Nada mais autêntico, comovente e educativo do que o discurso de despedida de Tiririca: lugar de palhaçada é no circo, não no Congresso Nacional.
A comédia acabou! – assim termina a ópera Paggliaccio, de Ruggero Leoncavallo. Nada mais autêntico, comovente e educativo do que o discurso de despedida de Tiririca proferido neste último 6 de dezembro. Sua mensagem foi clara: lugar de palhaçada é no circo – não no Congresso Nacional. Em paz com sua consciência, ele volta para o circo. Mas diz claramente ao país que o Congresso Nacional está cheio de falsos palhaços. E que ele, um autêntico palhaço, nunca fez palhaçadas no Congresso.
Resumo da ópera: na sua primeira e última intervenção como deputado federal, Tiririca subiu ao microfone para externar sua decepção com os colegas. Ele não falou de decepção com o país. Não falou de decepção com as instituições. Falou de decepção com as pessoas. Que trabalham pouco. Que não comparecem ao trabalho. Que dão carteiradas. Que usam e abusam de mordomias. Que votam contra o povo. Que não andam de cabeça erguida em lugares públicos. Que têm vergonha de dizer qual é a sua profissão. E que, segundo ele, são a maioria na Câmara.

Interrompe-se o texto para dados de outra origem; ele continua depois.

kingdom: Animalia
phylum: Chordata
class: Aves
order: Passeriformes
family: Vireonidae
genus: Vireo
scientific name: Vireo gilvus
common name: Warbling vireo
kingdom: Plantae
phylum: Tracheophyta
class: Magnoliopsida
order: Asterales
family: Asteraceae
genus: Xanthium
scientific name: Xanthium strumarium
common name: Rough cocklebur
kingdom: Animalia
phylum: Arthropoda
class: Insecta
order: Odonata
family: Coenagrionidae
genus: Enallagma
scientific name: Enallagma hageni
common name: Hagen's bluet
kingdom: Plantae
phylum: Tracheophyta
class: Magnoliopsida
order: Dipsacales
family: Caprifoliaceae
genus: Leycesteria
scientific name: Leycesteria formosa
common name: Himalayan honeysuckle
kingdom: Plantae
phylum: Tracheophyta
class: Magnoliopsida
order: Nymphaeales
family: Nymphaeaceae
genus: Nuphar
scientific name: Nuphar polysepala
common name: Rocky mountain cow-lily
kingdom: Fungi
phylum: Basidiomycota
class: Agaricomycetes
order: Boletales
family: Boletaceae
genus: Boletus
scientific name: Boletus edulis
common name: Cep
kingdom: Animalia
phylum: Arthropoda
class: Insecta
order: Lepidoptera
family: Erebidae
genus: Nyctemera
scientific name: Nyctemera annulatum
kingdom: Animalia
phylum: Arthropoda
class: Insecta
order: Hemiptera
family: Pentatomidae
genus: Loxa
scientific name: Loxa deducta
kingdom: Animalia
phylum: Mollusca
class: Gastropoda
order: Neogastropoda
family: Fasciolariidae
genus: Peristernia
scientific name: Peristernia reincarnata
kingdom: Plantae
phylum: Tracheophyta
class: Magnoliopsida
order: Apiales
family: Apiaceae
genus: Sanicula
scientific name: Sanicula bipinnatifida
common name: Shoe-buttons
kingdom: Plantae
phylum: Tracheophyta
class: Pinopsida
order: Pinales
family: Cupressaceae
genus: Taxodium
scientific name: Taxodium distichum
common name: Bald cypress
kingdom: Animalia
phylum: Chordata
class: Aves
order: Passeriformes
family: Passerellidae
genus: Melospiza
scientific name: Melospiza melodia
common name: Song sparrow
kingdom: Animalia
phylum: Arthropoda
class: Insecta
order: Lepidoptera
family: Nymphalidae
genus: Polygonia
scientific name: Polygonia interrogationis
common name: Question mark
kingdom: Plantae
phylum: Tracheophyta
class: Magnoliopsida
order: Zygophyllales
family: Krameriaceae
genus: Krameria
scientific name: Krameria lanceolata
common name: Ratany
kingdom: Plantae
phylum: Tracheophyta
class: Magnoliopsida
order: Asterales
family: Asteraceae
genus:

A decepção do palhaço nada tem de metafísico ou de abstrato: é a decepção com as pessoas de carne e osso que traem os seus compromissos e os seus princípios – como Nedda traiu Cânio. A vida imita a arte! Palhaços cativam as crianças pelo modo desajeitado com que eles realizam as acrobacias mais desafiadoras. Palhaço de verdade sabe fazer tudo melhor do que os melhores acrobatas e malabaristas – a diferença é que o fazem com graça. A despedida de Tiririca é uma peça de arte, um monumento à simplicidade, uma obra-prima que só um verdadeiro palhaço seria capaz de esculpir.
Numa das árias mais comoventes da ópera “Vesti la giubba”, o palhaço era ridicularizado por seu infortúnio: “Sê autêntico, palhaço! Vista sua máscara, maquie seu rosto, aqui as pessoas querer rir. E se Arlequim roubar sua Colombina, ri, Palhaço, e todos aplaudirão… Ri, Palhaço, no seu amor despedaçado, ri da dor que lhe envenena seu coração!”.
Tiririca não riu, nem se deixou envenenar pela dor. Mas na sua comovente simplicidade, denuncia os preconceitos de que foi vítima – o maior dos quais foi sua atitude de tratar bem a todos, mas especialmente os funcionários e serviçais mais humildes da Casa. E deixa sua marca profunda nos Anais do Congresso, ao denunciar sua decepção com os seus pares. Orgulhoso de sua profissão, ele se revolta, com linguagem simples e direta, contra parlamentares travestidos de palhaço. Palhaços que traem seus eleitores. Palhaços que votam contra os interesses do povo. Não! Não são esses os palhaços com quem quero conviver! – “A comédia acabou!”.
Tiririca deixa aos eleitores duas profundas reflexões. A primeira é a de que devem pensar duas vezes antes de votar em pessoas por desilusão ou apenas porque são populares ou famosas. Elas precisam ser honestas e ter uma folha de serviços para mostrar. Mas a segunda reflexão é ainda mais importante: onde queremos ver palhaçada? No circo? Ou no Congresso Nacional?